(openPR) Der Präsident der Bundesärztekammer, Jörg-Dietrich Hoppe, hat eine „Alzheimer-Abgabe“ auf Medikamente für eine verbesserte Demenzforschung gefordert. Er halte die Idee, beim Kauf von Arzneimitteln eine 50-Cent-Abgabe für die Alzheimer-Forschung zu zahlen, wie sie derzeit in Frankreich diskutiert werde, für sehr sinnvoll, sagte er der „Passauer Neuen Presse“. Schon jetzt gebe es eine Unterversorgung von Demenzkranken in Deutschland.

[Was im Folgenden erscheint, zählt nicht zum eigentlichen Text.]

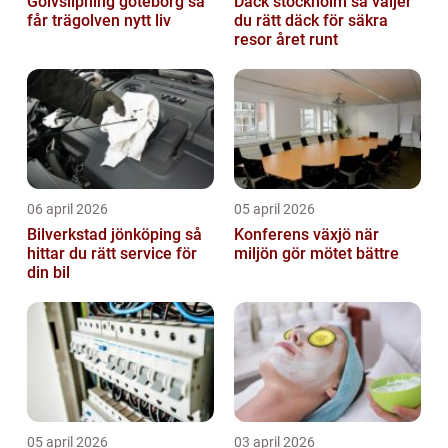
Golvslipning göteborg så
Däck stockholm så väljer
får trägolven nytt liv
du rätt däck för säkra
resor året runt
06 april 2026
05 april 2026
Bilverkstad jönköping så
Konferens växjö när
hittar du rätt service för
miljön gör mötet bättre
din bil
05 april 2026
03 april 2026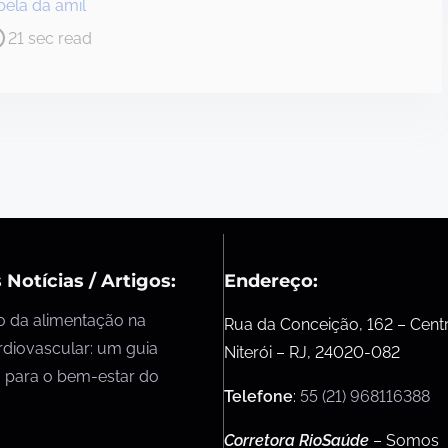
bela da amil
21 sec read
 Notícias / Artigos:
Endereço:
o da alimentação na
Rua da Conceição, 162 – Cent
rdiovascular: um guia
Niterói – RJ, 24020-082
 para o bem-estar do
Telefone
:
55 (21) 968116388
Corretora RioSaúde
– Somos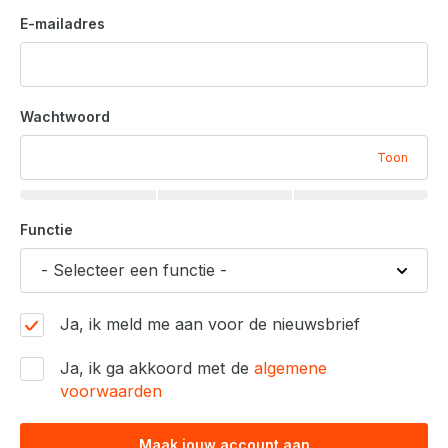
E-mailadres
Wachtwoord
Toon
Functie
Ja, ik meld me aan voor de nieuwsbrief
Ja, ik ga akkoord met de
algemene
voorwaarden
Maak jouw account aan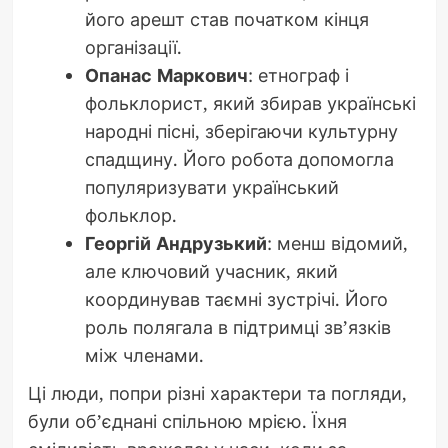
його арешт став початком кінця
організації.
Опанас Маркович
: етнограф і
фольклорист, який збирав українські
народні пісні, зберігаючи культурну
спадщину. Його робота допомогла
популяризувати український
фольклор.
Георгій Андрузький
: менш відомий,
але ключовий учасник, який
координував таємні зустрічі. Його
роль полягала в підтримці зв’язків
між членами.
Ці люди, попри різні характери та погляди,
були об’єднані спільною мрією. Їхня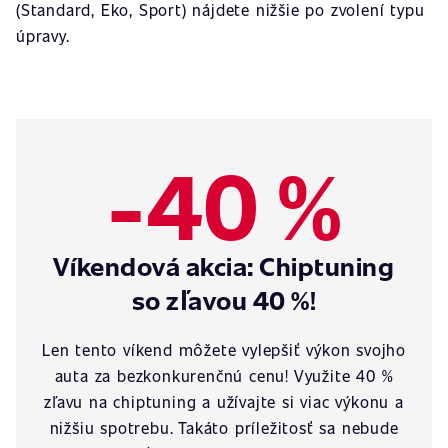
(Standard, Eko, Sport) nájdete nižšie po zvolení typu
úpravy.
-40 %
Víkendová akcia: Chiptuning
so zľavou 40 %!
Len tento víkend môžete vylepšiť výkon svojho
auta za bezkonkurenčnú cenu! Využite 40 %
zľavu na chiptuning a užívajte si viac výkonu a
nižšiu spotrebu. Takáto príležitosť sa nebude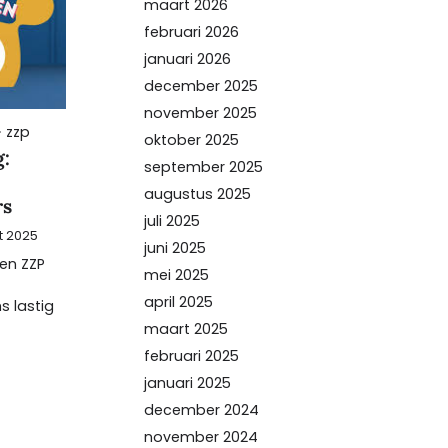
maart 2026
februari 2026
januari 2026
december 2025
november 2025
zzp
oktober 2025
g:
september 2025
augustus 2025
rs
juli 2025
t 2025
juni 2025
een ZZP
mei 2025
april 2025
s lastig
maart 2025
februari 2025
januari 2025
december 2024
november 2024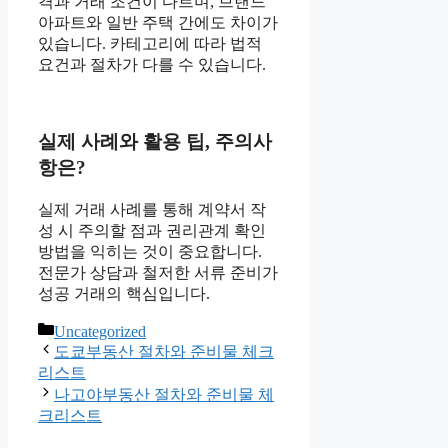
격과 거래 조건이 다르며, 브랜드
아파트와 일반 주택 간에도 차이가
있습니다. 카테고리에 따라 법적
요건과 절차가 다를 수 있습니다.
실제 사례와 활용 팁, 주의사
항은?
실제 거래 사례를 통해 계약서 작
성 시 주의할 점과 권리관계 확인
방법을 익히는 것이 중요합니다.
전문가 상담과 철저한 서류 준비가
성공 거래의 핵심입니다.
Categories
Uncategorized
도쿄부동산 절차와 준비물 체크
리스트
나고야부동산 절차와 준비물 체
크리스트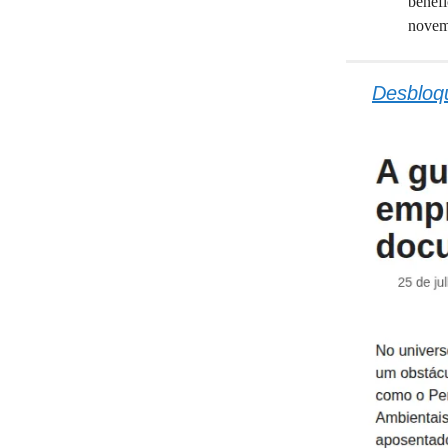
benefí
novem
Desbloqu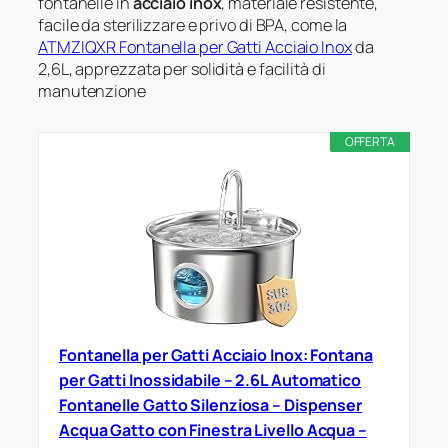
fontanelle in
acciaio inox
, materiale resistente,
facile da sterilizzare e privo di BPA, come la
ATMZIQXR Fontanella per Gatti Acciaio Inox
da
2,6L, apprezzata per solidità e facilità di
manutenzione
OFFERTA
Fontanella per Gatti Acciaio Inox: Fontana
per Gatti Inossidabile – 2.6L Automatico
Fontanelle Gatto Silenziosa – Dispenser
Acqua Gatto con Finestra Livello Acqua –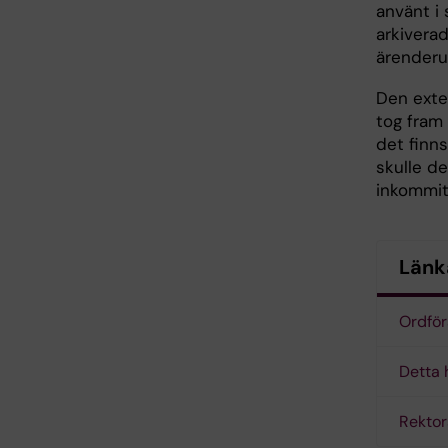
använt i
arkivera
ärenderu
Den exte
tog fram
det finn
skulle d
inkommit
Länk
Ordför
Detta 
Rektor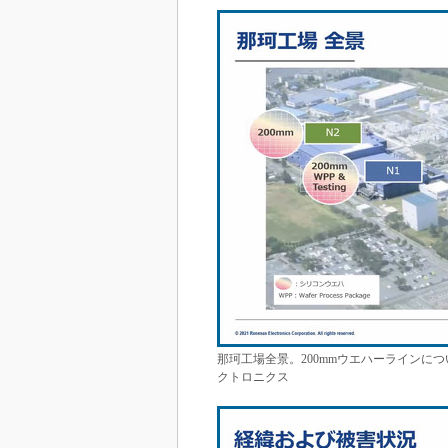
那珂工場全景。200mmウエハーラインに
クトロニクス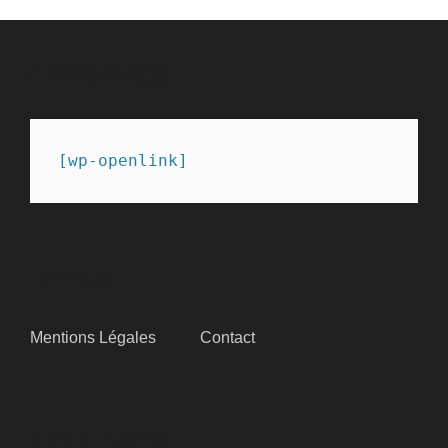
PARTENAIRES
[wp-openlink]
SITEMAP
Mentions Légales
Contact
SUIVEZ-NOUS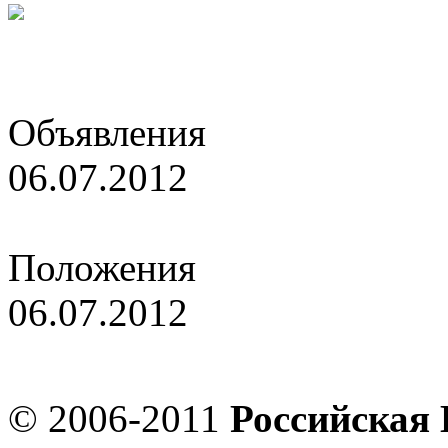
Объявления
06.07.2012
Итоги чемпионата России
Положения
06.07.2012
Проект положения о супе
© 2006-2011
Российская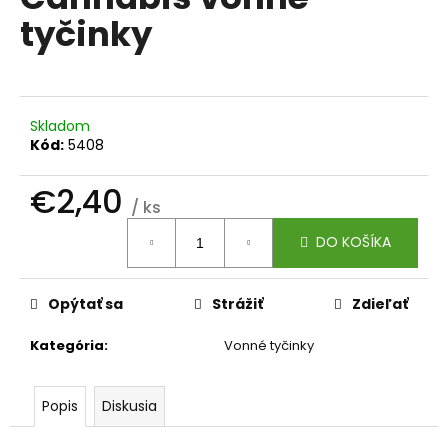
je
á
tyčinky
0,0
z
j
5
s
hviezdičiek.
ť
?
Skladom
Kód:
5408
€2,40
/ ks
Jednotková
HĽADAŤ
DO KOŠÍKA
cena:
Opýtať sa
Strážiť
Zdieľať
O
d
Kategória
:
Vonné tyčinky
p
o
r
Popis
Diskusia
ú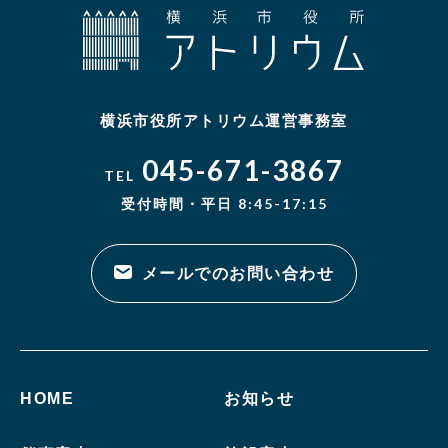
横浜市役所アトリウム運営事務室
045-671-3867
TEL
受付時間・平日 8:45-17:15
メールでのお問い合わせ
HOME
お知らせ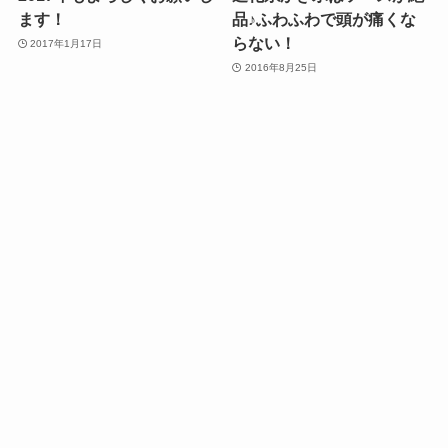
ます！
品♪ふわふわで頭が痛くな
らない！
2017年1月17日
2016年8月25日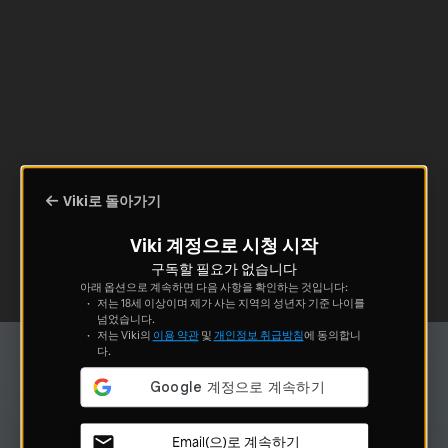
Viki로 돌아가기
Viki 계정으로 시청 시작
구독할 필요가 없습니다
아래 옵션으로 계속하면 다음 사항을 확인하는 것입니다:
저는 18세 이상이며 제가 사는 지역의 성년자 기준 나이를
넘었습니다.
저는 Viki의
이용 약관
및
개인정보 취급방침
에 동의합니
다.
Email(으)로 계속하기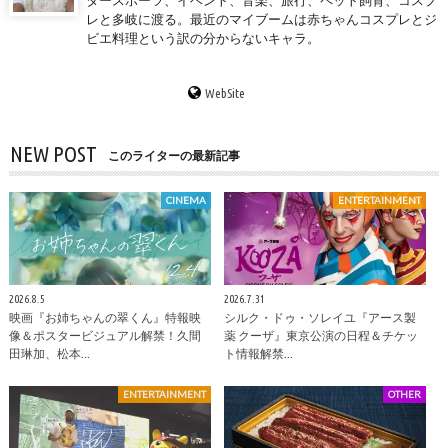
タースポーツ、イベント、音楽、旅行、ペット飼育、コスプ
レと多岐に渡る。最近のマイブームは赤ちゃんコスプレとジ
ビエ料理という訳の分からないキャラ。
WebSite
NEW POST
このライターの最新記事
CINEMA
ENTERTAINMENT
2026.8.5
2026.7.31
映画『お姉ちゃんの翠くん』特報映
シルク・ドゥ・ソレイユ『アース製
像＆ポスタービジュアル解禁！久間
薬 クーザ』東京公演の日程＆チケッ
田琳加、松本…
ト情報解禁…
ENTERTAINMENT
OTHER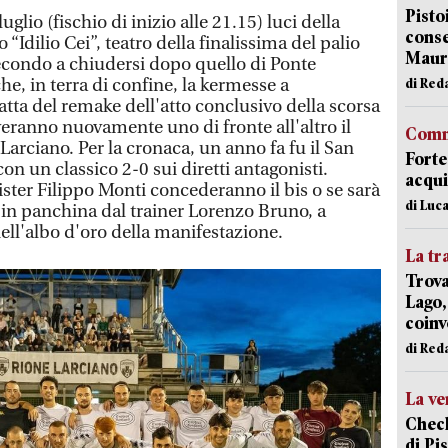
Pisto
uglio (fischio di inizio alle 21.15) luci della
conse
 “Idilio Cei”, teatro della finalissima del palio
Mauro
 secondo a chiudersi dopo quello di Ponte
e, in terra di confine, la kermesse a
di Red
tratta del remake dell'atto conclusivo della scorsa
veranno nuovamente uno di fronte all'altro il
Comm
 Larciano. Per la cronaca, un anno fa fu il San
Forte
on un classico 2-0 sui diretti antagonisti.
acqui
ster Filippo Monti concederanno il bis o se sarà
di Luca
 in panchina dal trainer Lorenzo Bruno, a
ell'albo d'oro della manifestazione.
La tr
Trova
Lago,
coinv
di Red
La ve
Check
di Pis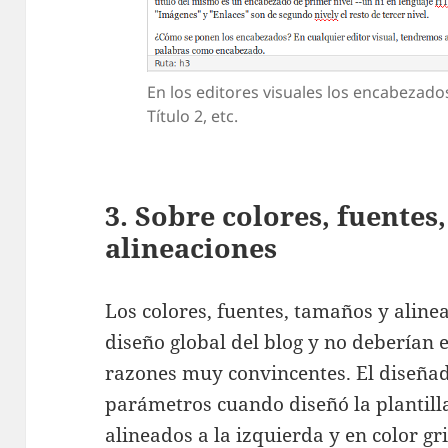
En los editores visuales los encabezado
Título 2, etc.
3. Sobre colores, fuentes
alineaciones
Los colores, fuentes, tamaños y aline
diseño global del blog y no deberían e
razones muy convincentes. El diseñado
parámetros cuando diseñó la plantilla
alineados a la izquierda y en color gr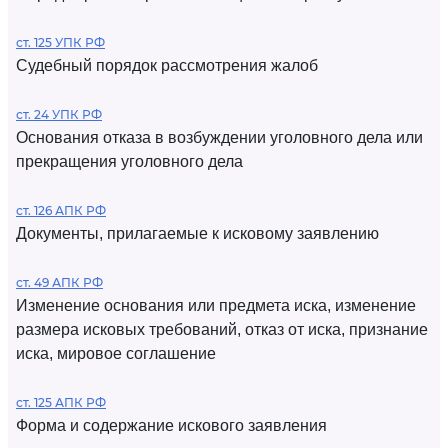
ст. 125 УПК РФ
Судебный порядок рассмотрения жалоб
ст. 24 УПК РФ
Основания отказа в возбуждении уголовного дела или
прекращения уголовного дела
ст. 126 АПК РФ
Документы, прилагаемые к исковому заявлению
ст. 49 АПК РФ
Изменение основания или предмета иска, изменение
размера исковых требований, отказ от иска, признание
иска, мировое соглашение
ст. 125 АПК РФ
Форма и содержание искового заявления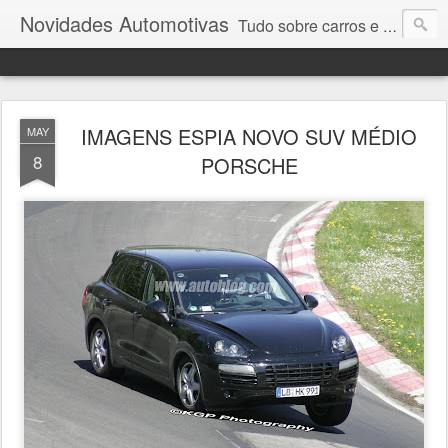
Novidades Automotivas
Tudo sobre carros e motores
IMAGENS ESPIA NOVO SUV MÉDIO
MAY
8
PORSCHE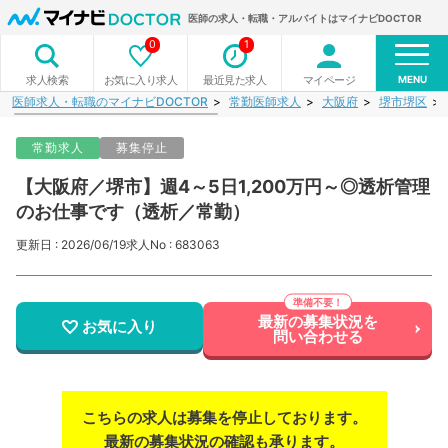
医師の求人・転職・アルバイトはマイナビDOCTOR
0
1
MENU
お気に入り求人
最近見た求人
マイページ
求人検索
医師求人・転職のマイナビDOCTOR
常勤医師求人
大阪府
堺市堺区
常勤求人
募集停止
【大阪府／堺市】週4～5日1,200万円～◎透析管理
のお仕事です（透析／常勤）
更新日 : 2026/06/19
求人No : 683063
最新の募集状況を
お気に入り
問い合わせる
こちらの求人は募集を停止しております。
最新の募集状況の確認も承ります。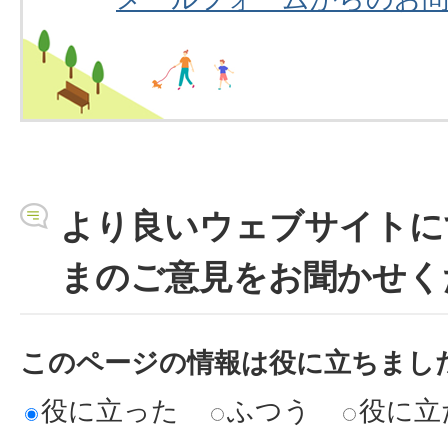
より良いウェブサイトに
まのご意見をお聞かせく
このページの情報は役に立ちまし
役に立った
ふつう
役に立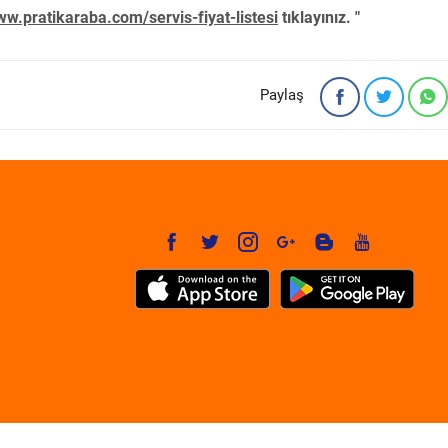
w.pratikaraba.com/servis-fiyat-listesi
tıklayınız. "
Paylaş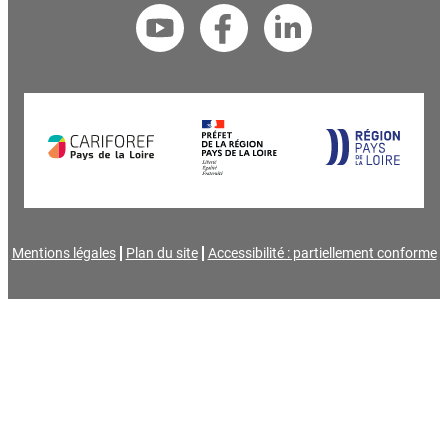
Mentions légales
Plan du site
Accessibilité : partiellement conforme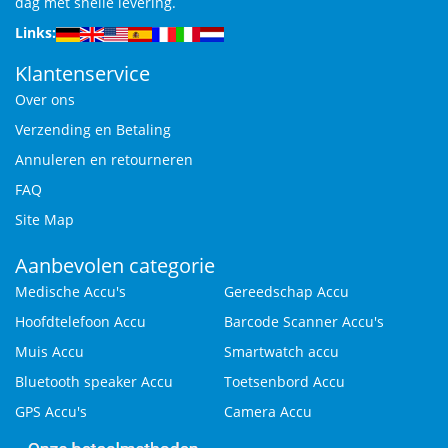
dag met snelle levering.
Links:
Klantenservice
Over ons
Verzending en Betaling
Annuleren en retourneren
FAQ
Site Map
Aanbevolen categorie
Medische Accu's
Gereedschap Accu
Hoofdtelefoon Accu
Barcode Scanner Accu's
Muis Accu
Smartwatch accu
Bluetooth speaker Accu
Toetsenbord Accu
GPS Accu's
Camera Accu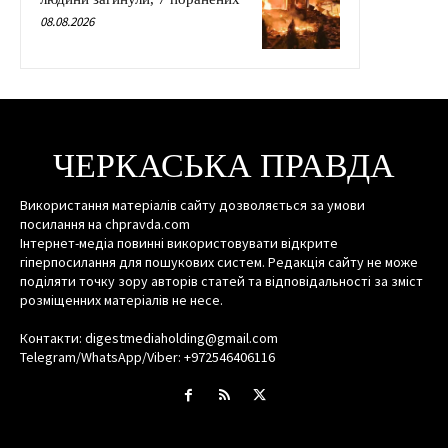
08.08.2026
ЧЕРКАСЬКА ПРАВДА
Використання матеріалів сайту дозволяється за умови
посилання на chpravda.com
Інтернет-медіа повинні використовувати відкрите
гіперпосилання для пошукових систем. Редакція сайту не може
поділяти точку зору авторів статей та відповідальності за зміст
розміщенних матеріалів не несе.
Контакти: digestmediaholding@gmail.com
Telegram/WhatsApp/Viber: +972546406116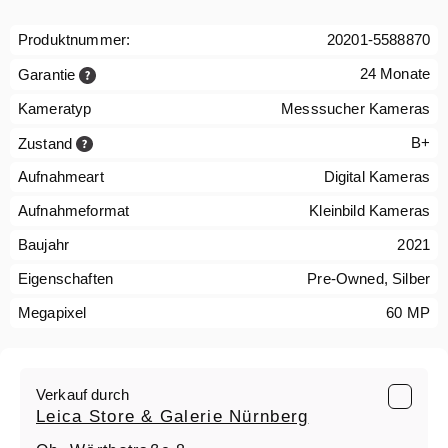
Produktnummer:
20201-5588870
24 Monate
Garantie
Kameratyp
Messsucher Kameras
B+
Zustand
Aufnahmeart
Digital Kameras
Aufnahmeformat
Kleinbild Kameras
Baujahr
2021
Eigenschaften
Pre-Owned, Silber
Megapixel
60 MP
Verkauf durch
Leica Store & Galerie Nürnberg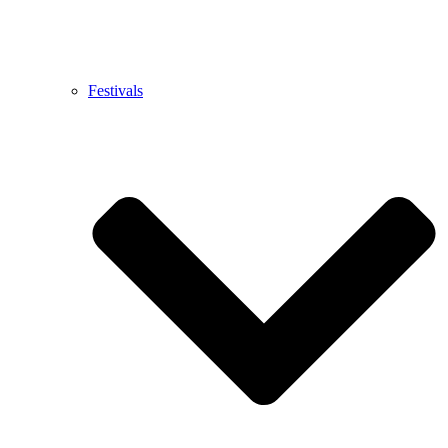
Festivals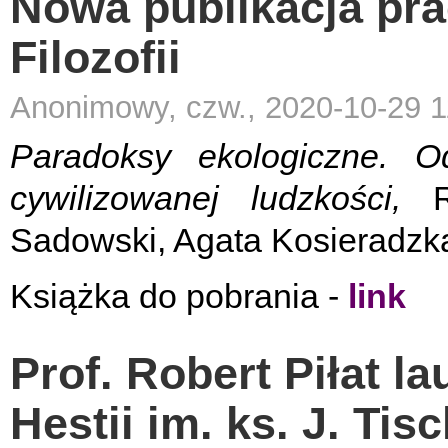
Nowa publikacja pra
Filozofii
Anonimowy, czw., 2020-10-29 1
Paradoksy ekologiczne. O
cywilizowanej ludzkości,
Re
Sadowski, Agata Kosieradzk
Książka do pobrania -
link
Prof. Robert Piłat l
Hestii im. ks. J. Tis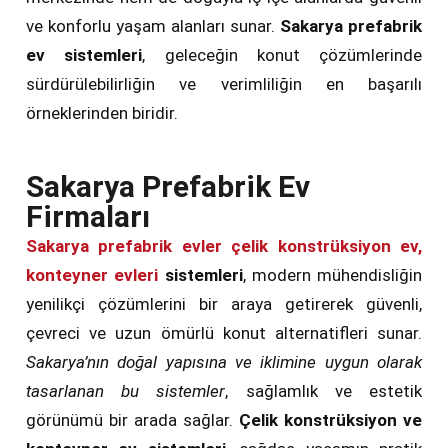
ve konforlu yaşam alanları sunar.
Sakarya prefabrik
ev sistemleri
, geleceğin konut çözümlerinde
sürdürülebilirliğin ve verimliliğin en başarılı
örneklerinden biridir.
Sakarya Prefabrik Ev
Firmaları
Sakarya prefabrik evler çelik konstrüksiyon ev,
konteyner evleri
sistemleri
, modern mühendisliğin
yenilikçi çözümlerini bir araya getirerek güvenli,
çevreci ve uzun ömürlü konut alternatifleri sunar.
Sakarya’nın doğal yapısına ve iklimine uygun olarak
tasarlanan bu sistemler
, sağlamlık ve estetik
görünümü bir arada sağlar.
Çelik konstrüksiyon ve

Quelle: welt-online.de >>> http://www.welt.de/wissenschaft/article1128290/Aerztekammer-Chef_fordert_Alzheimer-Abgabe.html
Kurze Anmerkung (L. Barth):
Ein sympathischer Vorschlag vom Präsidenten der BÄK, der die Unterstützung aller verdienen sollte.
Vielleicht könnte hier die derzeit amtierende Bundesregierung mit einem guten Beispiel vorangehen und einstweilen die öffentlichen Mittel für die Forschung erhöhen. Der voller Stolz vermeldete Haushaltsüberschuss ist u.a. auch auf die zusätzlichen Einnahmen durch die Mehrwertsteuer zurückzuführen, so dass auch die Bürgerinnen und Bürger nachhaltig zur Konsolidierung beigetragen haben. Auch wenn – wie gewohnt – das Bundesfinanzministerium vor einer Überinterpretation warnt und zu einem Festhalten an dem Konsolidierungskurs mahnt, käme die Aufstockung entsprechender Forschungsmittel angesichts der demografischen Entwicklung einer absolut sinnvollen „Investition“ gleich. Unsere Volksvertreter sollten zumindest über die Anregung des Präsidenten der BÄK nachdenken und sich beim Bundesfinanzminister für die zusätzliche Bereitstellung finanzieller Mittel verwenden.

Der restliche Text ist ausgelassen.